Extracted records
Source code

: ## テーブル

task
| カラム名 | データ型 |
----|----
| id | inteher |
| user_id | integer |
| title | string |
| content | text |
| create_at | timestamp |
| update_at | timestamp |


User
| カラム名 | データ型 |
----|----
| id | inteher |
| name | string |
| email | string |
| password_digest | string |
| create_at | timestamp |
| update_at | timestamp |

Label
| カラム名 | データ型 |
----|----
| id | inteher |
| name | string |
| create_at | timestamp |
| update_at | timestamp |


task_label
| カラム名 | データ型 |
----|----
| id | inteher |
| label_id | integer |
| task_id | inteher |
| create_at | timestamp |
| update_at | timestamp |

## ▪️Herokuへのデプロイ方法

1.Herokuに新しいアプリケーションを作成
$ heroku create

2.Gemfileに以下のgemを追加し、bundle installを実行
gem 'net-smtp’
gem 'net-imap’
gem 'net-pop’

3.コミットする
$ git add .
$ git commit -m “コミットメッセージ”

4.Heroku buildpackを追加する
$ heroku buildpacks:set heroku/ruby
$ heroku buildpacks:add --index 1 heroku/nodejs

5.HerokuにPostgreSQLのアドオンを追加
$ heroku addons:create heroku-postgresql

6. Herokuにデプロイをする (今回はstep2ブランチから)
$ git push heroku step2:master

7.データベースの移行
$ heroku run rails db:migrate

* * *

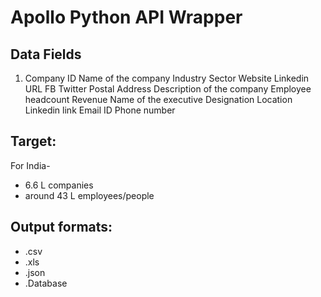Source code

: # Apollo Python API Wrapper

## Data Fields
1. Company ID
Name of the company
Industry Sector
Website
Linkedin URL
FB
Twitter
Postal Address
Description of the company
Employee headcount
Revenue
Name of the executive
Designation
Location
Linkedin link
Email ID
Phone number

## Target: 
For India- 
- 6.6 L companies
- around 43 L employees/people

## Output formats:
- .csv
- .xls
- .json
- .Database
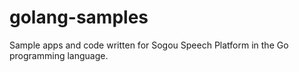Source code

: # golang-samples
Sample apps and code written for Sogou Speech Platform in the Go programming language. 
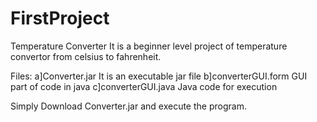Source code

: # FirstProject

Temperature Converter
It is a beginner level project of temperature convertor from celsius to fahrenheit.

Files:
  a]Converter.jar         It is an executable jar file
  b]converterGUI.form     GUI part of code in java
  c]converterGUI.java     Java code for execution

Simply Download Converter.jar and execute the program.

EXERCISE
Exact copy, pictures excluded: from the line with "Industry Sector" up to and including the line with "Simply Download Converter.jar" in the data above.

RESPONSE FOR THIS EXERCISE
Industry Sector
Website
Linkedin URL
FB
Twitter
Postal Address
Description of the company
Employee headcount
Revenue
Name of the executive
Designation
Location
Linkedin link
Email ID
Phone number

## Target: 
For India- 
- 6.6 L companies
- around 43 L employees/people

## Output formats:
- .csv
- .xls
- .json
- .Database
Source code

: # golang-samples
Sample apps and code written for Sogou Speech Platform in the Go programming language. 
Source code

: # FirstProject

Temperature Converter
It is a beginner level project of temperature convertor from celsius to fahrenheit.

Files:
  a]Converter.jar         It is an executable jar file
  b]converterGUI.form     GUI part of code in java
  c]converterGUI.java     Java code for execution

Simply Download Converter.jar and execute the program.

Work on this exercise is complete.